A while back I made a crack on Twitter about the Redskins seeming “determined to reassemble the Patriots’ 2007 [wide receiver] corps.” Jabar Gaffney and Donte Stallworth were already in camp, I noted, and, if Mike Shanahan wanted to continue in this vein, Randy Moss was still available. (This was before the petulant one announced his retirement.)
So it’s only fair to point out that the Pats appear bent on reconstructing the Redskins’ 2010 defensive line. They traded for head-stomping tackle Albert Haynesworth as soon as the NFL resumed business, and now they’ve signed pass rusher Andre Carter. (And Phillip Daniels, let’s not forget, is still out there.)
Fortunately for the Redskins, Haynesworth and Carter are in the other conference now, so they can’t terrorize their old team too much. But they could do some damage Dec. 11, when New England comes to FedEx Field. That is, assuming Albert hasn’t lost interest by then.

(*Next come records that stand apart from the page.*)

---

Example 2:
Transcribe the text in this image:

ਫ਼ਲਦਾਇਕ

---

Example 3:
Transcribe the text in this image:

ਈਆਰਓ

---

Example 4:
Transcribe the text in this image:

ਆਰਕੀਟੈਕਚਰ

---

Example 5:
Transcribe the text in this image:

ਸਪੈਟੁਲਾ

In many ways, these are classic Bill Belichick pickups. Belichick got a nice season out of Ted Washington late in his career – he held down the middle of the line on the 2003 club that won the Super Bowl – and he has even greater hopes no doubt for Haynesworth, who at 30 is five years younger than Washington was.

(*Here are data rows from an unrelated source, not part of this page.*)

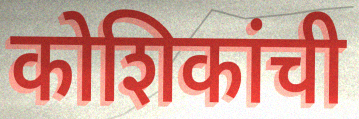
कोशिकांची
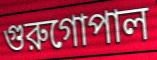
গুরুগোপাল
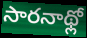
సారనాథ్లో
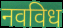
नवविध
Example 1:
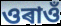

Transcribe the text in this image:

ওৰাওঁ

As for Carter, he’s a smart guy – the son of a former NFL player (Rubin Carter) and current college coach (New Mexico). And Bill, of course, is the son of a former NFL player (Steve Belichick) and longtime college coach (Navy).

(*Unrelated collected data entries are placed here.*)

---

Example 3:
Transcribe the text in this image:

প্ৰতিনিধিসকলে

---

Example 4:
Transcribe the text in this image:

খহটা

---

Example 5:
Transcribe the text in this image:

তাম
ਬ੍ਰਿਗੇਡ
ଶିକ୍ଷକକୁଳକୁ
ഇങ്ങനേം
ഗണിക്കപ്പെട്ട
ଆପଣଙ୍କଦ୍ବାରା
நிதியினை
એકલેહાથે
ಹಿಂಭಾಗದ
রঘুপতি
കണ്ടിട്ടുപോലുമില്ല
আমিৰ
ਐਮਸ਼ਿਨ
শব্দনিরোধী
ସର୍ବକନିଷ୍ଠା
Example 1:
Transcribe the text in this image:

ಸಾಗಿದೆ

Frankly, I’d be surprised if both players didn’t do the Patriots some good, maybe a lot of good. Much of that depends on high-strung Albert, of course. He’s the joker in the Pats’ deck. But there are indications Belichick might switch to a 4-3 defense, which would enable Haynesworth to play his preferred position – tackle rather than nose tackle – and, almost as exciting, to line up next to Pro Bowler Vince Wilfork. That’s a scary twosome right there. What’s an offensive coordinator supposed to do? He can’t double team both of them.
Some will say Big Al is an accident waiting to happen, but it’s hard to imagine his relationship with Belichick being as strained as it was with Shanahan, a coach who publicly embarrassed him and wasn’t very inclined to play to Haynesworth’s strengths. Besides, Albert knows his livelihood is at stake now; if he misbehaves, Belichick won’t hesitate to get rid of him – as he did Randy Moss last year. I mean, let’s face it, if Haynesworth can’t be happy with a team that wins almost every week, where can he be happy?
It’ll be just as interesting, though, to see how Carter fits in as a situational pass rusher. With all the attention being paid Wilfork and Haynesworth, Andre could find himself in some advantageous matchups. And while he’s not young, he’s in way too good shape to call old. Converting him to an outside linebacker last season when the Redskins went to the 3-4 – instead of trading him to a club that needed a quarterback-pressuring end – was one of the more confounding decisions Shanahan made after taking over the team. Andre, remember, was coming off an 11-sack year. He had some market value. Instead, the Redskins wound up releasing him (in the offseason, after the linebacker experiment failed and Shanny decided he needed more youth on the roster).
We won’t know until they start lining up, but Carter could be for the Patriots what Darren Howard has been for the Eagles the last two years – or for that matter, what Bruce Smith (10 sacks at the age of 37) and Tony McGee (10 at 34) were for the Redskins in seasons past. New England’s biggest problem in recent years had been the lack of a pass rush; Andre – along with another veteran end Belichick has brought in, Shaun Ellis – could give the Pats a real boost in that area. It’s what he does best.
Shawn Springs, the erstwhile Redskins cornerback, didn’t contribute much to the Patriots’ cause two years ago, but by then he was damaged goods. (His legs were simply gone.) Haynesworth and Carter’s prospects would seem to be much more promising. We’ll find out in December – if not sooner.